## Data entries
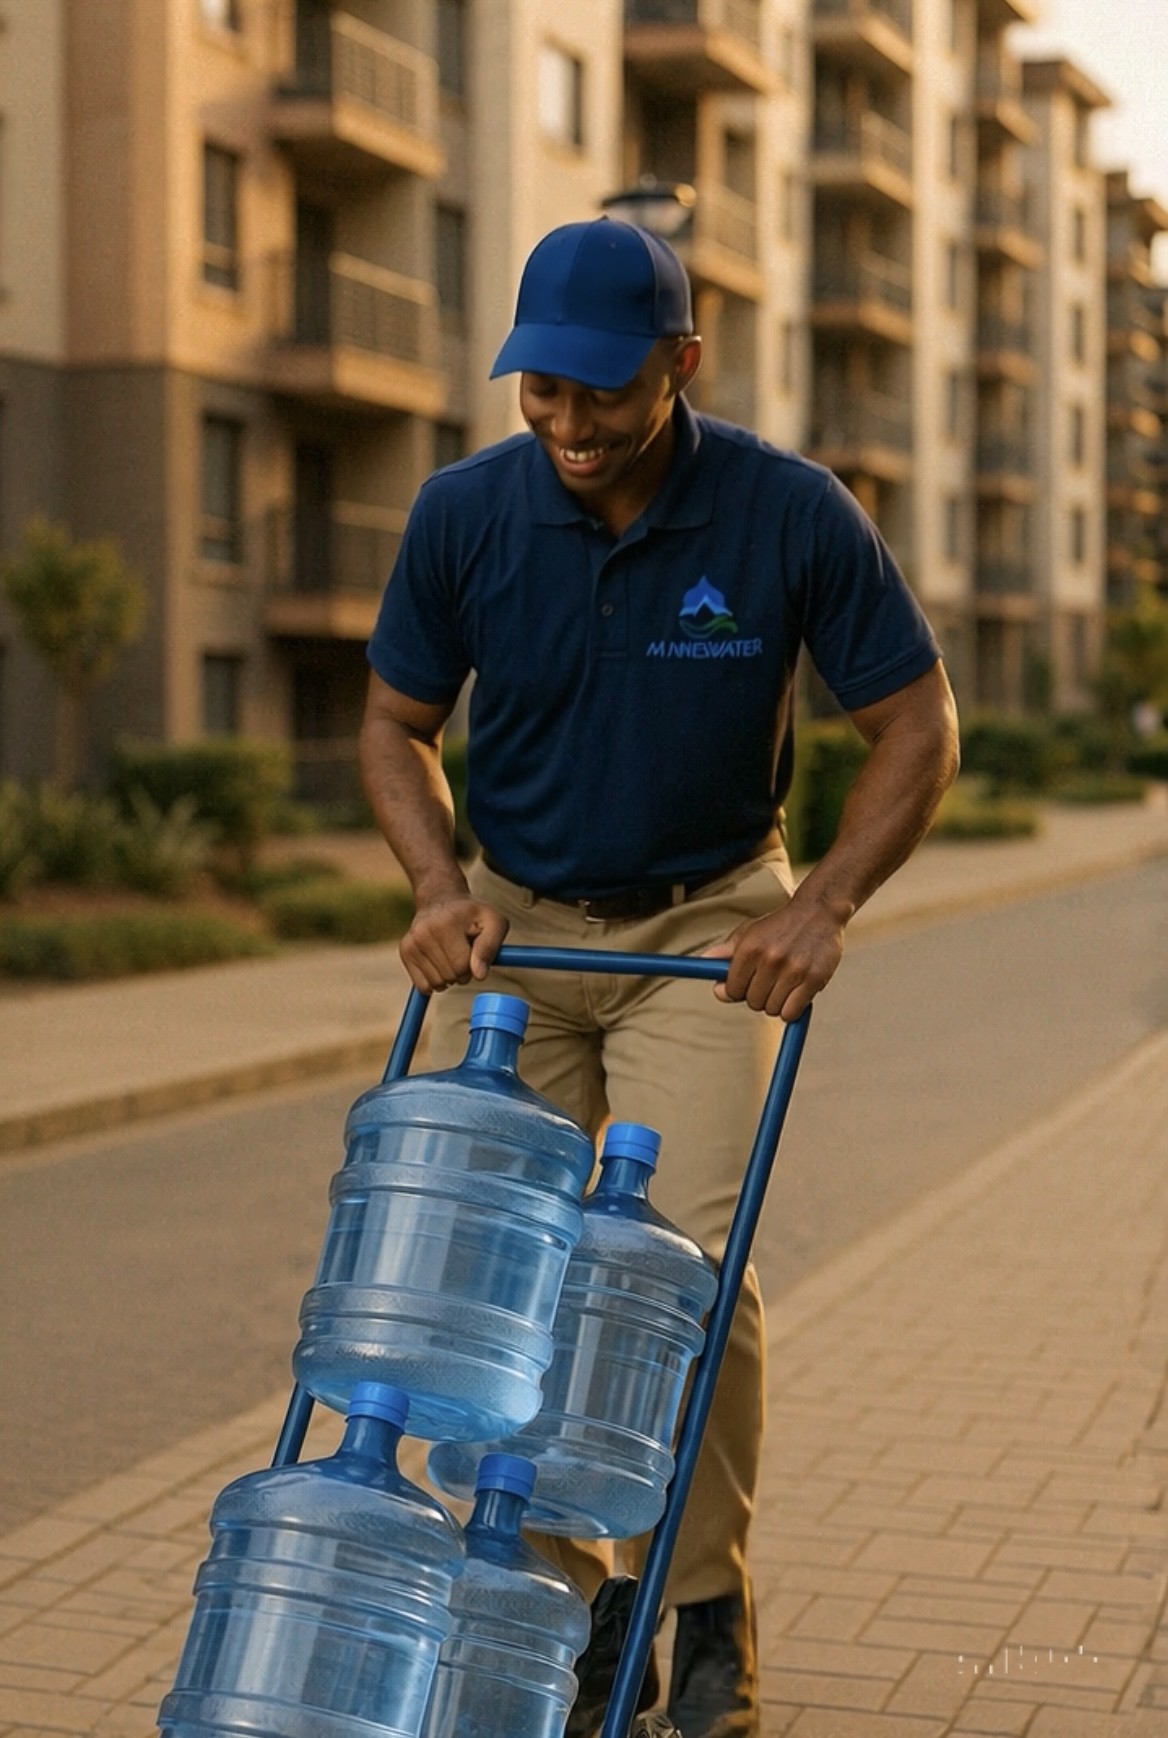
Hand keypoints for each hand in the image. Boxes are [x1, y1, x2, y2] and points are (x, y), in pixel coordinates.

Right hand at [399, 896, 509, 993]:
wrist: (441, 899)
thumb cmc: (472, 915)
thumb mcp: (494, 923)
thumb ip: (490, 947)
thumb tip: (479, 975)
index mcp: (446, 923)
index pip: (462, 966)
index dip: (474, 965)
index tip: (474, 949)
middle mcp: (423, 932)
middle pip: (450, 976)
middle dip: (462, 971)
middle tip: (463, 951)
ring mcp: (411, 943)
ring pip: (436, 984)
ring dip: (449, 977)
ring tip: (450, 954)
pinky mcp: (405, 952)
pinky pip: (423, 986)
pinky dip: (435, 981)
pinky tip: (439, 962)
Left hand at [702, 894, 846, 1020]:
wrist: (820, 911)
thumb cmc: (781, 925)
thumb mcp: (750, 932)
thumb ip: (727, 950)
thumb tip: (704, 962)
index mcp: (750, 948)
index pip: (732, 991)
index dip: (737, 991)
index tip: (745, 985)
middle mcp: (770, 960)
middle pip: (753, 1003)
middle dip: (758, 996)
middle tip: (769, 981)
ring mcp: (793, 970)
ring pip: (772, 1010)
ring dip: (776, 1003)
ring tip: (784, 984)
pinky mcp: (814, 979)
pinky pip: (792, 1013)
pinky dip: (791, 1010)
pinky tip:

## Work item
Every line of the data above is to be set down exactly; the pictures are not.

## Problem solution
Hand keypoints for each hand in the image. Boxes are [x1, y1, x2, y2] and points are (x, y), in pixel coordinates.

Right hand at [399, 896, 509, 993]:
wrist: (441, 899)
thumb cmc: (472, 915)
thumb mcp: (494, 923)
thumb ip: (490, 947)
thumb tip: (479, 975)
index mcp: (446, 923)
index pip: (462, 966)
index dip: (474, 965)
index tip: (474, 949)
middle mcp: (423, 932)
middle pip: (450, 976)
middle dip: (462, 971)
middle tip: (463, 951)
ring mcp: (411, 943)
ring pip: (436, 984)
ring dip: (449, 977)
ring tip: (450, 954)
pinky mcp: (405, 952)
pinky pip: (423, 986)
pinky dip: (435, 981)
pinky tip: (439, 962)
Left hand at [702, 894, 846, 1020]:
wrist: (820, 911)
thumb cmc: (781, 925)
thumb mcp: (750, 932)
thumb ip: (727, 950)
thumb tip: (704, 962)
index mcp: (750, 948)
index pip: (732, 991)
index dip: (737, 991)
index tip: (745, 985)
middle mcp: (770, 960)
middle pip: (753, 1003)
middle dip: (758, 996)
middle tip: (769, 981)
ring mcp: (793, 970)
ring pip: (772, 1010)
ring dip: (776, 1003)
ring tip: (784, 984)
pinky mcp: (814, 979)
pinky pip: (792, 1013)
pinky dip: (791, 1010)
pinky tip:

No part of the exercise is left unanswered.